### Text

--*--

Second, there is no merit in the suggestion that the Ghougassians were unaware of the likely surplus in the liquidation of the Association at the time of the hearing of the 2015 proceedings in April and June 2018. It is convenient to reproduce again part of the reasons of Emmett AJA at [68]:
As I have indicated, it is clear that there will be a significant surplus available for distribution when the winding up is complete. There are adequate funds to pay all creditors in full whose proofs have been admitted. To that extent, the Association now has liquid assets that exceed its liabilities.
Third, the essential reason given by Emmett AJA for refusing to terminate the winding up of the Association was that it was not appropriate to make any order under s 482 of the Corporations Act because the winding up of the Association was almost complete and there was no undertaking to be returned to members and directors, simply a fund of money. This was the context in which the liquidator Mr Arnatovic opposed the relief sought by the Ghougassians in the 2015 proceedings.
It would have been plain to the Ghougassians that once the various proceedings between the parties, including any appeals, had been determined, the remaining step in the liquidation would be the distribution of the surplus, subject to the approval of the Director-General under s 53 of the 1984 Act. That the liquidator also intended to seek court approval for the any proposed distribution on the basis that it was arguable that "special leave" was required under s 488(2) of the Corporations Act, did not change the context in which the liquidator opposed the relief sought by the Ghougassians in the 2015 proceedings.
I do not consider it arguable that the absence of reference by the liquidator to the proposed process of distribution (assuming that to be the case) in the 2015 proceedings, involved some form of sharp practice or unconscionability or absence of good faith, when opposing the Ghougassians' application to terminate the winding up of the Association.

--*--

(Extracted data entries)
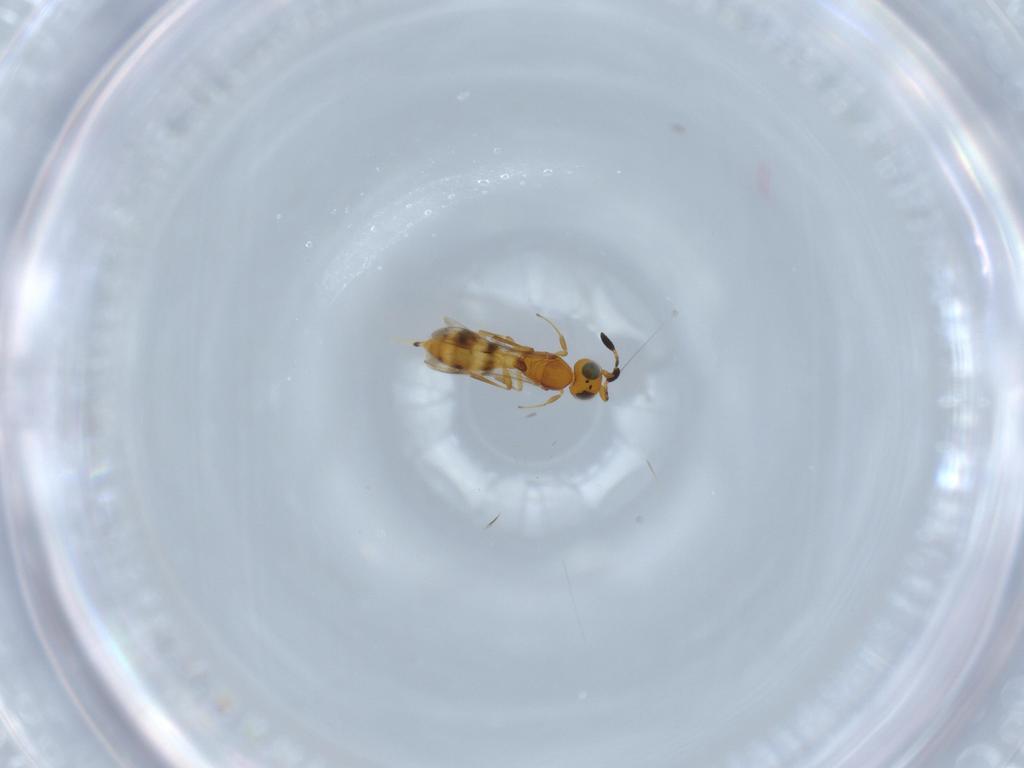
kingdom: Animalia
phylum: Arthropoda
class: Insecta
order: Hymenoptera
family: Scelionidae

--*--

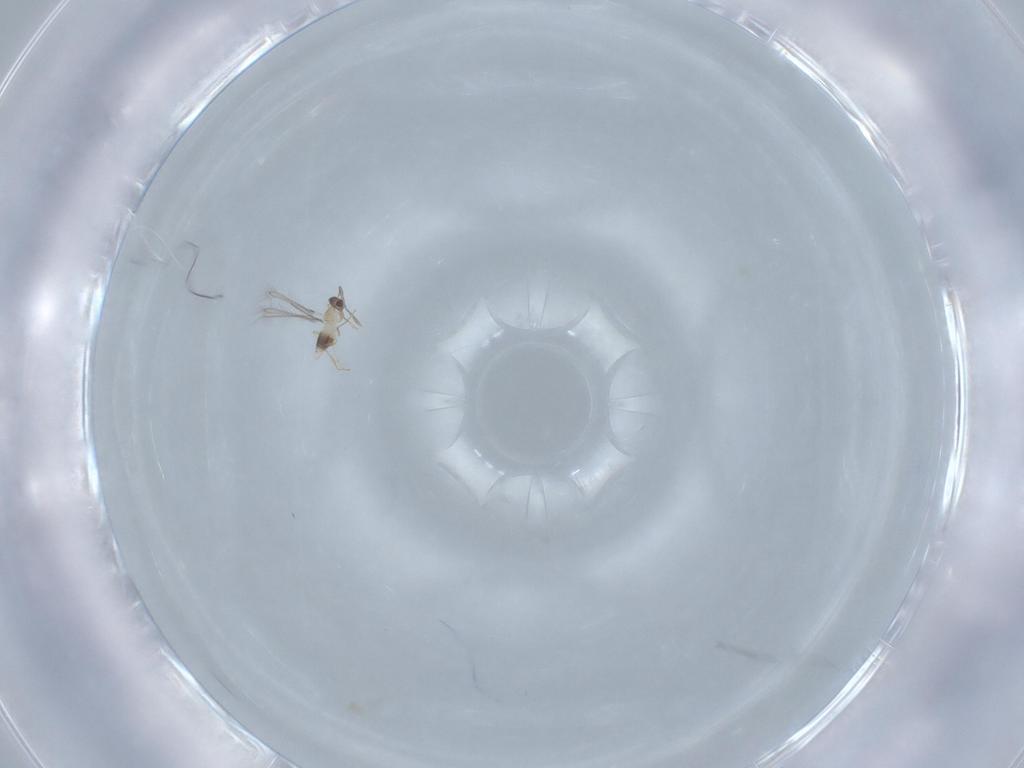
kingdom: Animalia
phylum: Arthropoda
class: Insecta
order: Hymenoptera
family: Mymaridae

--*--

### Exercise instructions
1. Answer these questions from the passage on the winding up of the Association:
(a) In which months of 2018 were the 2015 proceedings heard?
(b) Under which section of the Corporations Act did Emmett AJA find it not appropriate to make any order?
(c) Whose approval under s 53 of the 1984 Act is the distribution of the surplus subject to?
2. Copy from the passage on the winding up of the Association, beginning at the words "Second, there is" and stopping after "exceed its liabilities.".

### Results of the tasks
1.
(a) April and June
(b) Section 482
(c) The Director-General

2.
Second, there is no merit in the suggestion that the Ghougassians were unaware of the likely surplus in the liquidation of the Association at the time of the hearing of the 2015 proceedings in April and June 2018. It is convenient to reproduce again part of the reasons of Emmett AJA at [68]:
As I have indicated, it is clear that there will be a significant surplus available for distribution when the winding up is complete. There are adequate funds to pay all creditors in full whose proofs have been admitted. To that extent, the Association now has liquid assets that exceed its liabilities.